Back to the Pew report -- We should be able to have discussions about reasonable regulation that protects the environment. Does this mean that snail darters win out over farmers? Not if we can demonstrate that there aren't unintended effects of losing the snail darters (Star Trek IV remains the quintessential example of unintended consequences!). In an emergency, do we break a levee and put fertilizer and other pollutants in the Mississippi? Yes, if the costs of not doing that are too great.  Can't we acknowledge, as I wrote in my last post, that racism has limited choices for people that still matter without thinking that means that folks are sitting around waiting for government handouts? (The OK state senator did back down from that claim but my point is that it didn't need to be said in the first place!).

I could keep doing this with the various aspects of the Pew quiz or with current policy options. Isn't it clear that we need an appropriate level of tax revenue to provide the right level of government and that maybe we could look at changing tax incentives for large farms, energy companies, multinational corporations, and maybe even limit (or at least means test) the home mortgage interest exemption?

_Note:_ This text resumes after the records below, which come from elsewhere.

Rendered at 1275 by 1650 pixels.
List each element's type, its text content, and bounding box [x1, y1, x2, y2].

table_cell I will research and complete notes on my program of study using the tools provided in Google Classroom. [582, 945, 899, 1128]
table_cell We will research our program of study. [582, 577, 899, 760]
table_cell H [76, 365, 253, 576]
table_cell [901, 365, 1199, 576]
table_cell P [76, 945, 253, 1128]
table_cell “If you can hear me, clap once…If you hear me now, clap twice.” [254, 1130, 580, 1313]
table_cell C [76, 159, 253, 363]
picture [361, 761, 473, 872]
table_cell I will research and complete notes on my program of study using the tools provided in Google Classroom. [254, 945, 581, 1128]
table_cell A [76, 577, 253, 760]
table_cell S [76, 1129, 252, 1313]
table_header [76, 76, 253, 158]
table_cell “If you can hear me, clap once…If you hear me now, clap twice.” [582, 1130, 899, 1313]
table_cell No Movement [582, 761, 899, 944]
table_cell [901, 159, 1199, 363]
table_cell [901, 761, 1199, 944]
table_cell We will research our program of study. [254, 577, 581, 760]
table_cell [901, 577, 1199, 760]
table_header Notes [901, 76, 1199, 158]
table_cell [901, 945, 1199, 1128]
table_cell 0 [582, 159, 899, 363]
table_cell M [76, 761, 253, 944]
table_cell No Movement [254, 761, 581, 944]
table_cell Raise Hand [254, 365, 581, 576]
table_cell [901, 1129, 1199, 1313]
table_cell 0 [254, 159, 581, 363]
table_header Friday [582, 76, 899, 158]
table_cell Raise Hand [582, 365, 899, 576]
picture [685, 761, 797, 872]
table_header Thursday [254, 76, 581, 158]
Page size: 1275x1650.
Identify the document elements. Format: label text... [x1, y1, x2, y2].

I'm currently reading Desiring the Kingdom: Worship, Worldview, and Cultural Formation by James K. A. Smith of Calvin College. I'm only about a third of the way through it, but Jamie' s point is that the Christian College focus on "worldview" becomes an overly intellectualized argument that doesn't deal with the formation of heart or character.

I really am coming to believe that our focus on political philosophies, even those suggested by Kohut, is not productive. Like Jamie argues, it allows us to give the "right answers" but doesn't accomplish change. Perhaps if we were less focused on whose political view was in ascendancy and focused on rethinking our pragmatic strategies, we'd be further along. What if we defined our intended outcomes first (e.g., affordable health care for senior citizens) and then consider all the possible means to get there?

This has been fun to write. In spite of my quiz answers, I'm no longer a Solid Liberal. I'm a Radical Pragmatist. I think I can live with that quite happily. Maybe I'll work on a survey.